In response to MP, written by Erin on January 15, 1998 at 20:15:06

I have always thought that MP was JA's way of playing around with the ideals of Enlightenment and seeing how far she could push them. For the theme of "Man is basically good, it's society that makes him bad" you have the Crawfords vs the Bertram sisters. Enlightenment novels seem to be saying that the badly brought up can be reformed-even at the last minute.JA has Henry almost managing to reform himself, but not quite, and Mary, who could reform herself, but doesn't really bother.
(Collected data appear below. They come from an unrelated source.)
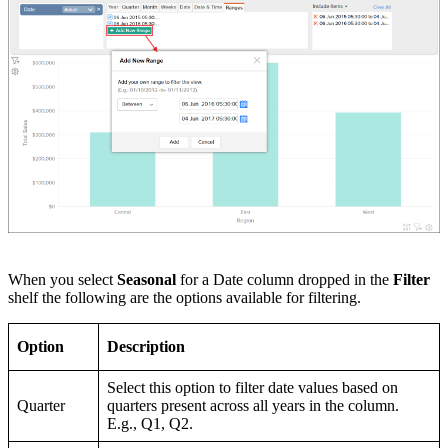
When you select
Seasonal
for a Date column dropped in the
Filter
shelf the following are the options available for filtering.
Option
Description
Select this option to filter date values based on
Quarter
quarters present across all years in the column.
E.g., Q1, Q2.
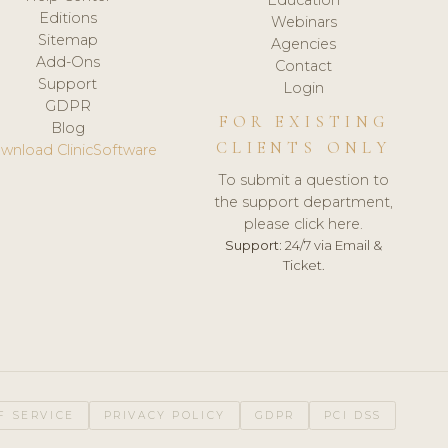
Editions
Webinars
Sitemap
Agencies
Add-Ons
Contact
Support
Login
GDPR
FOR EXISTING
Blog
CLIENTS ONLY
wnload ClinicSoftware
To submit a question to
the support department,
please click here.
Support:
24/7 via Email &
Ticket.
F SERVICE
PRIVACY POLICY
GDPR
PCI DSS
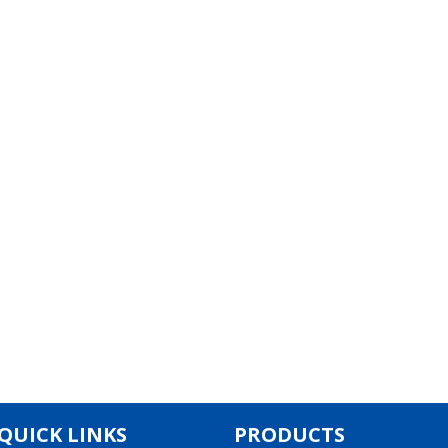
QUICK LINKS
PRODUCTS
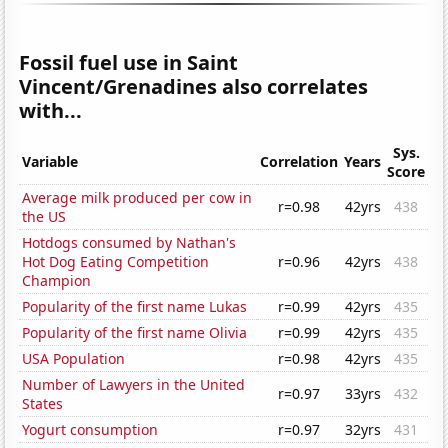
Fossil fuel use in Saint
Vincent/Grenadines also correlates
with...
Sys.
Variable
Correlation
Years
Score
Average milk produced per cow in
r=0.98
42yrs
438
the US
Hotdogs consumed by Nathan's
Hot Dog Eating Competition
r=0.96
42yrs
438
Champion
Popularity of the first name Lukas
r=0.99
42yrs
435
Popularity of the first name Olivia
r=0.99
42yrs
435
USA Population
r=0.98
42yrs
435
Number of Lawyers in the United
r=0.97
33yrs
432
States
Yogurt consumption
r=0.97
32yrs
431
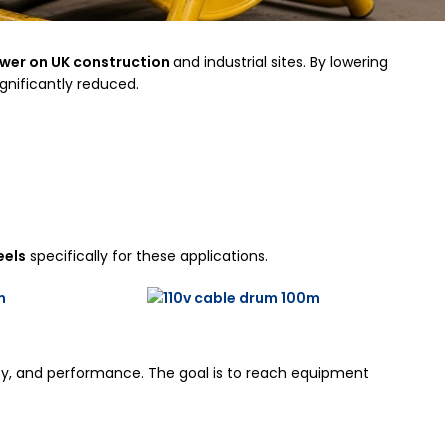
wer on UK construction
and industrial sites. By lowering
ignificantly reduced.
eels
specifically for these applications.
afety, and performance. The goal is to reach equipment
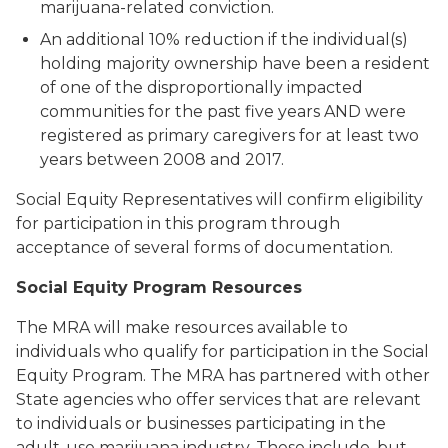
marijuana-related conviction
.
An additional 10% reduction if the individual(s)
holding majority ownership have been a resident
of one of the disproportionally impacted
communities for the past five years
AND were
registered as primary caregivers for at least two
years between 2008 and 2017.
Social Equity Representatives will confirm eligibility
for participation in this program through
acceptance of several forms of documentation.
Social Equity Program Resources
The MRA will make resources available to
individuals who qualify for participation in the Social
Equity Program. The MRA has partnered with other
State agencies who offer services that are relevant
to individuals or businesses participating in the
adult-use marijuana industry. These include, but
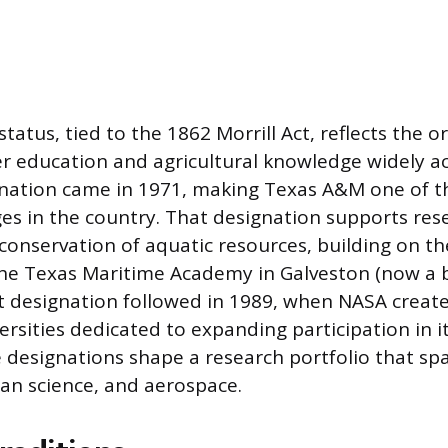
tatus, tied to the 1862 Morrill Act, reflects the o
r education and agricultural knowledge widely ac
nation came in 1971, making Texas A&M one of the
ges in the country. That designation supports re
conservation of aquatic resources, building on the
the Texas Maritime Academy in Galveston (now a 
 designation followed in 1989, when NASA create
rsities dedicated to expanding participation in it
 designations shape a research portfolio that sp
an science, and aerospace.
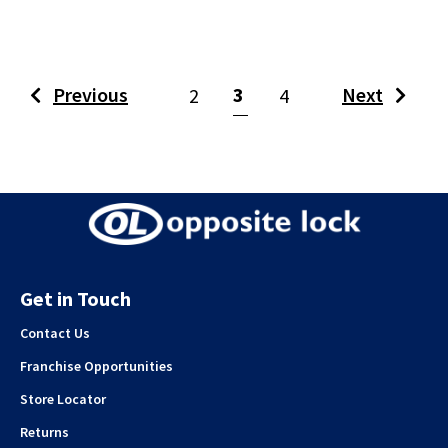
(current)
Previous
3
Next
2
4
Get in Touch
Contact Us
Franchise Opportunities
Store Locator
Returns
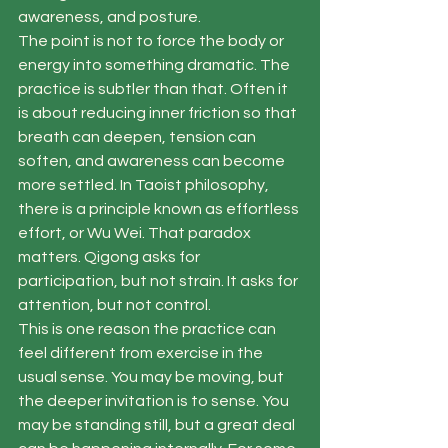
awareness, and posture.
The point is not to force the body or 
energy into something dramatic. The 
practice is subtler than that. Often it 
is about reducing inner friction so that 
breath can deepen, tension can 
soften, and awareness can become 
more settled. In Taoist philosophy, 
there is a principle known as effortless 
effort, or Wu Wei. That paradox 
matters. Qigong asks for 
participation, but not strain. It asks for 
attention, but not control.
This is one reason the practice can 
feel different from exercise in the 
usual sense. You may be moving, but 
the deeper invitation is to sense. You 
may be standing still, but a great deal 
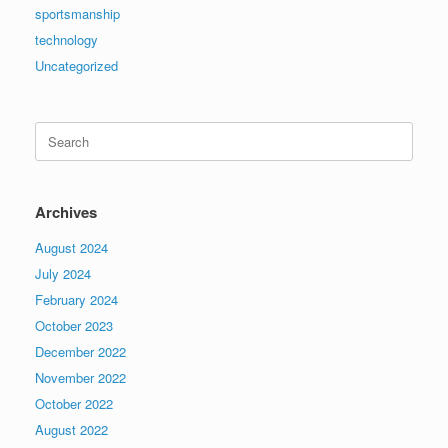
sportsmanship
technology
Uncategorized
Search
for:
Archives
August 2024
July 2024
February 2024
October 2023
December 2022
November 2022
October 2022
August 2022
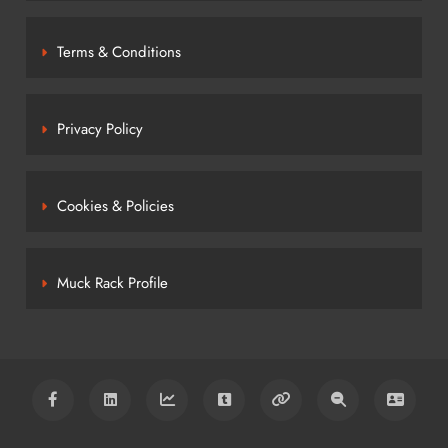
Terms & Conditions
Privacy Policy
Cookies & Policies
Muck Rack Profile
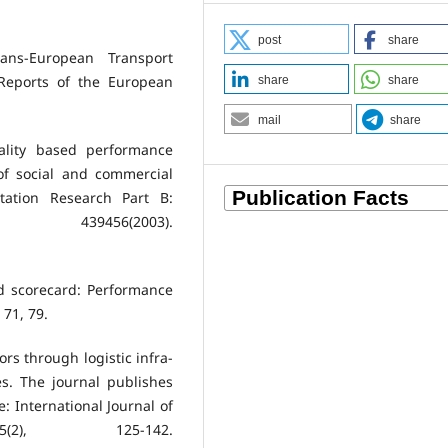
post
share
ans-European Transport
Reports of the European
share
share
mail
share
ality based performance
of social and commercial
tation Research Part B:
439456(2003).
ed scorecard: Performance
 71, 79.
ors through logistic infra-
es. The journal publishes
e: International Journal of
(2), 125-142.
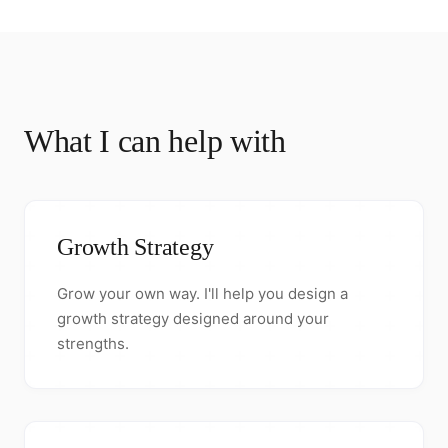
What I can help with
Growth Strategy
Grow your own way. I'll help you design a
growth strategy designed around your
strengths.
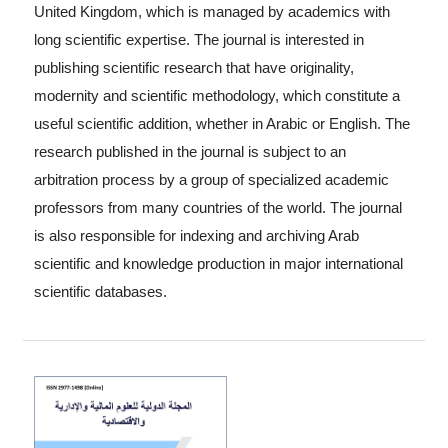
United Kingdom, which is managed by academics with
long scientific expertise. The journal is interested in
publishing scientific research that have originality,
modernity and scientific methodology, which constitute a
useful scientific addition, whether in Arabic or English. The
research published in the journal is subject to an
arbitration process by a group of specialized academic
professors from many countries of the world. The journal
is also responsible for indexing and archiving Arab
scientific and knowledge production in major international
scientific databases.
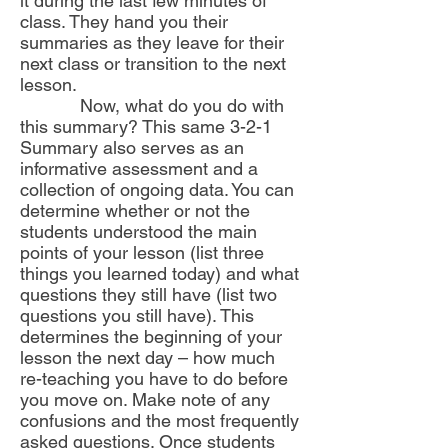
it during the last few minutes of
class. They hand you their
summaries as they leave for their
next class or transition to the next
lesson.
Now, what do you do with
this summary? This same 3-2-1
Summary also serves as an
informative assessment and a
collection of ongoing data. You can
determine whether or not the
students understood the main
points of your lesson (list three
things you learned today) and what
questions they still have (list two
questions you still have). This
determines the beginning of your
lesson the next day – how much
re-teaching you have to do before
you move on. Make note of any
confusions and the most frequently
asked questions. Once students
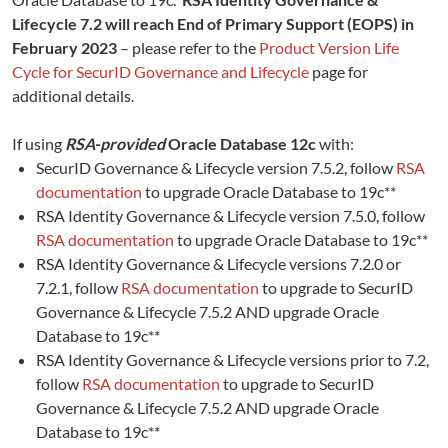
Lifecycle 7.2 will reach End of Primary Support (EOPS) in
February 2023
– please refer to the
Product Version Life
Cycle for SecurID Governance and Lifecycle
page for
additional details.
If using
RSA-provided
Oracle Database 12c
with:
SecurID Governance & Lifecycle version 7.5.2, follow
RSA
documentation
to upgrade Oracle Database to 19c**
RSA Identity Governance & Lifecycle version 7.5.0, follow
RSA documentation
to upgrade Oracle Database to 19c**
RSA Identity Governance & Lifecycle versions 7.2.0 or
7.2.1, follow
RSA documentation
to upgrade to SecurID
Governance & Lifecycle 7.5.2 AND upgrade Oracle
Database to 19c**
RSA Identity Governance & Lifecycle versions prior to 7.2,
follow
RSA documentation
to upgrade to SecurID
Governance & Lifecycle 7.5.2 AND upgrade Oracle
Database to 19c**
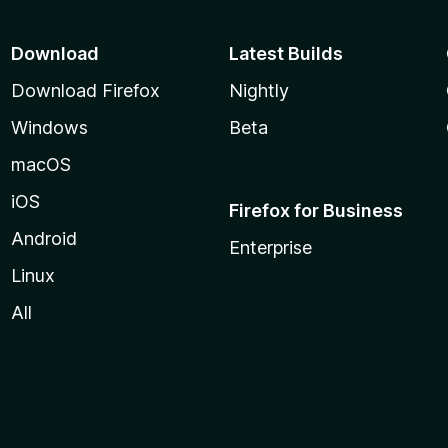
Download
Latest Builds
Download Firefox
Nightly
Windows
Beta
macOS
iOS
Firefox for Business
Android
Enterprise
Linux
All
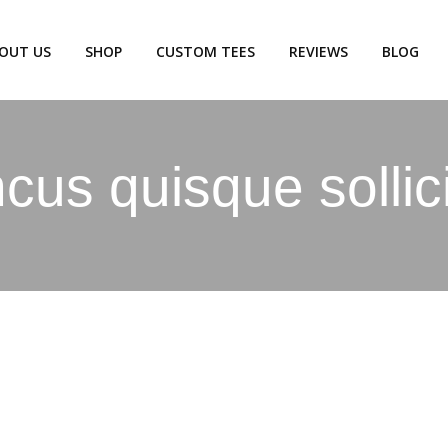
OUT US
SHOP
CUSTOM TEES
REVIEWS
BLOG
us quisque sollic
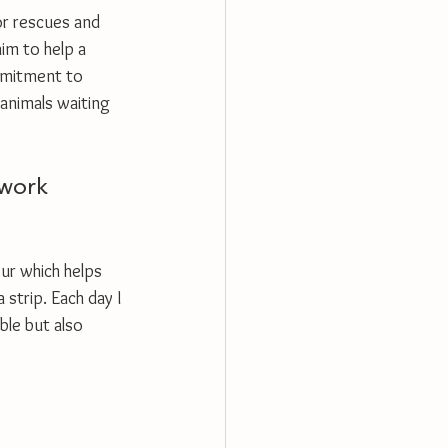
for rescues and 
im to help a 
mmitment to 
 animals waiting 
hwork 
our which helps 
strip. Each day I 
ble but also 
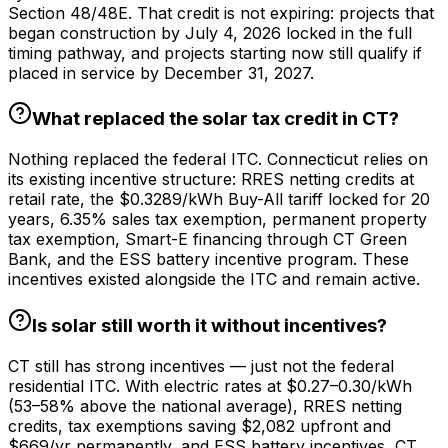
Section 48/48E. That credit is not expiring: projects that
began construction by July 4, 2026 locked in the full
timing pathway, and projects starting now still qualify if
placed in service by December 31, 2027.
What replaced the solar tax credit in CT?
Nothing replaced the federal ITC. Connecticut relies on
its existing incentive structure: RRES netting credits at
retail rate, the $0.3289/kWh Buy-All tariff locked for 20
years, 6.35% sales tax exemption, permanent property
tax exemption, Smart-E financing through CT Green
Bank, and the ESS battery incentive program. These
incentives existed alongside the ITC and remain active.
Is solar still worth it without incentives?
CT still has strong incentives — just not the federal
residential ITC. With electric rates at $0.27–0.30/kWh
(53–58% above the national average), RRES netting
credits, tax exemptions saving $2,082 upfront and
$669/yr permanently, and ESS battery incentives, CT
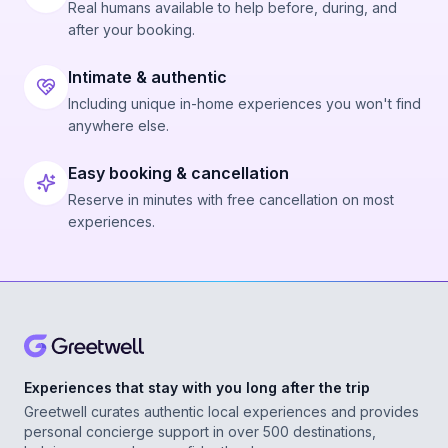
Real humans available to help before, during, and
after your booking.
Intimate & authentic
Including unique in-home experiences you won't find
anywhere else.
Easy booking & cancellation
Reserve in minutes with free cancellation on most
experiences.
Experiences that stay with you long after the trip
Greetwell curates authentic local experiences and provides
personal concierge support in over 500 destinations,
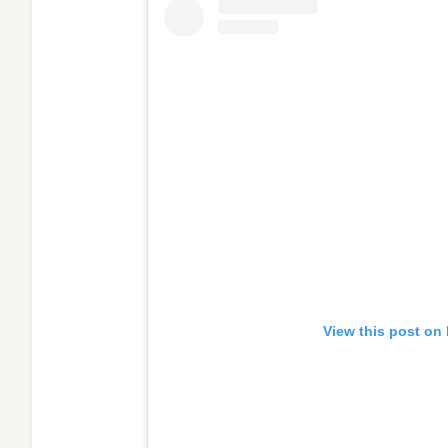
View this post on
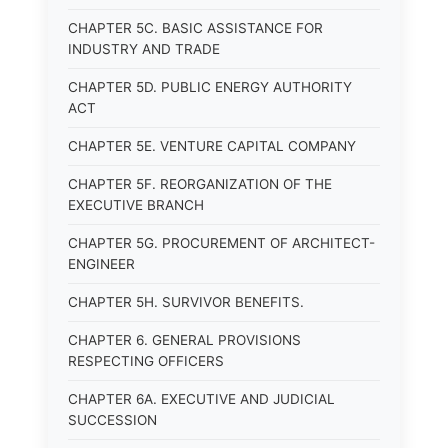
CHAPTER 5C. BASIC ASSISTANCE FOR
INDUSTRY AND TRADE
CHAPTER 5D. PUBLIC ENERGY AUTHORITY
ACT
CHAPTER 5E. VENTURE CAPITAL COMPANY
CHAPTER 5F. REORGANIZATION OF THE
EXECUTIVE BRANCH
CHAPTER 5G. PROCUREMENT OF ARCHITECT-
ENGINEER
CHAPTER 5H. SURVIVOR BENEFITS.
CHAPTER 6. GENERAL PROVISIONS
RESPECTING OFFICERS
CHAPTER 6A. EXECUTIVE AND JUDICIAL
SUCCESSION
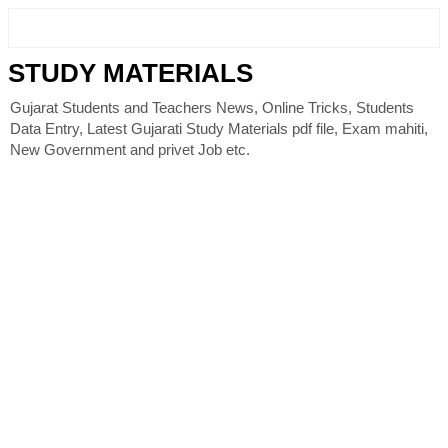
STUDY MATERIALS
Gujarat Students and Teachers News, Online Tricks, Students
Data Entry, Latest Gujarati Study Materials pdf file, Exam mahiti,
New Government and privet Job etc.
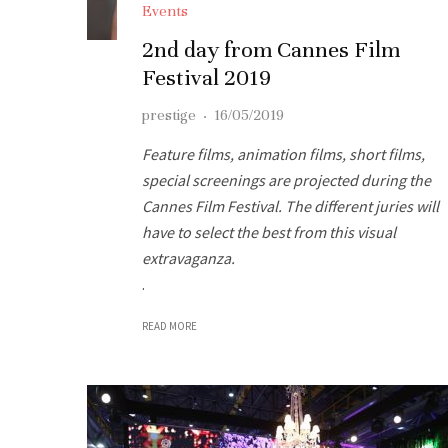
Events
2nd day from Cannes Film
Festival 2019
prestige
·
16/05/2019
Feature films, animation films, short films,
special screenings are projected during the
Cannes Film Festival. The different juries will
have to select the best from this visual
extravaganza.
.
READ MORE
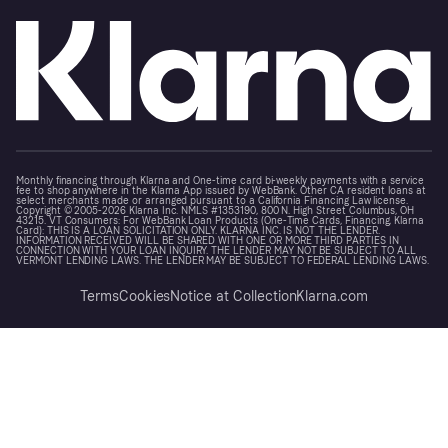
Monthly financing through Klarna and One-time card bi-weekly payments with a service
fee to shop anywhere in the Klarna App issued by WebBank. Other CA resident loans at
select merchants made or arranged pursuant to a California Financing Law license.
Copyright © 2005-2026 Klarna Inc. NMLS #1353190, 800 N. High Street Columbus, OH
43215. VT Consumers: For WebBank Loan Products (One-Time Cards, Financing, Klarna
Card): THIS IS A LOAN SOLICITATION ONLY. KLARNA INC. IS NOT THE LENDER.
INFORMATION RECEIVED WILL BE SHARED WITH ONE OR MORE THIRD PARTIES IN
CONNECTION WITH YOUR LOAN INQUIRY. THE LENDER MAY NOT BE SUBJECT TO ALL
VERMONT LENDING LAWS. THE LENDER MAY BE SUBJECT TO FEDERAL LENDING LAWS.
Terms
Cookies
Notice at Collection
Klarna.com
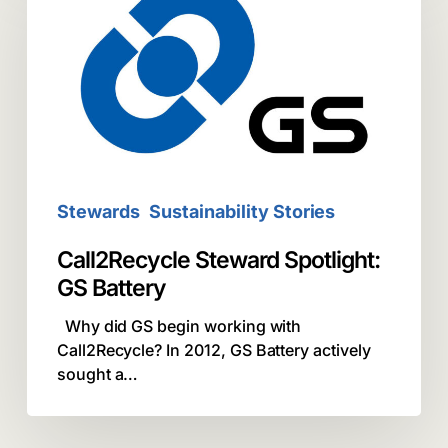
Spotlight:
GS
Battery
Stewards
Sustainability Stories
Call2Recycle Steward Spotlight:
GS Battery
Why did GS begin working with
Call2Recycle? In 2012, GS Battery actively
sought a…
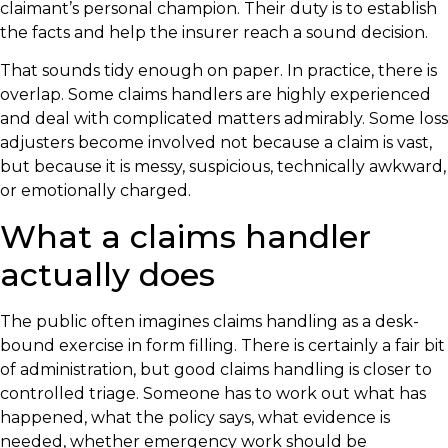
claimant’s personal champion. Their duty is to establish
the facts and help the insurer reach a sound decision.
That sounds tidy enough on paper. In practice, there is
overlap. Some claims handlers are highly experienced
and deal with complicated matters admirably. Some loss
adjusters become involved not because a claim is vast,
but because it is messy, suspicious, technically awkward,
or emotionally charged.
What a claims handler
actually does
The public often imagines claims handling as a desk-
bound exercise in form filling. There is certainly a fair bit
of administration, but good claims handling is closer to
controlled triage. Someone has to work out what has
happened, what the policy says, what evidence is
needed, whether emergency work should be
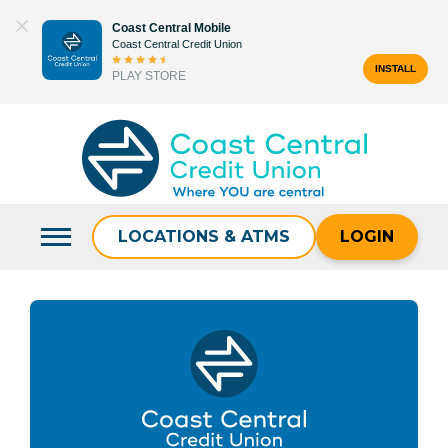
Skip
Coast Central Mobile
to
Coast Central Credit Union
content
INSTALL
PLAY STORE
Search
for:
LOCATIONS & ATMS
LOGIN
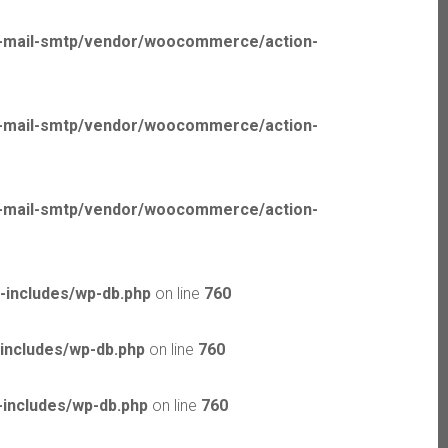
p-mail-smtp/vendor/woocommerce/action-
p-mail-smtp/vendor/woocommerce/action-
p-mail-smtp/vendor/woocommerce/action-
-includes/wp-db.php
on line
760
includes/wp-db.php
on line
760
includes/wp-db.php
on line
760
The other theme of Enlightenment, that to be good, what you have to do is listen to your inner self...what the 20th Century would call acting according to your conscience, I suppose...is surely typified by Fanny and Edmund, and caricatured in the hypocritical Mrs Norris and the lazy Lady B.

There's a heck of a lot more to MP than this, of course, and I really haven't decided whether JA was approving of the Enlightenment concept, disapproving of it, or whether she was just pushing the idea as far as she could. It was once suggested (by whom? I don't know) that you could read MP two ways, quite opposite, and that that was one of the reasons for the controversy that this book generates. I do remember, (though I cannot quote) that JA makes some very specific statements about the importance of nurture (is it contrasting Fanny and her little sister at Portsmouth?)and for her, the concept of someone being "just born bad" doesn't seem to exist.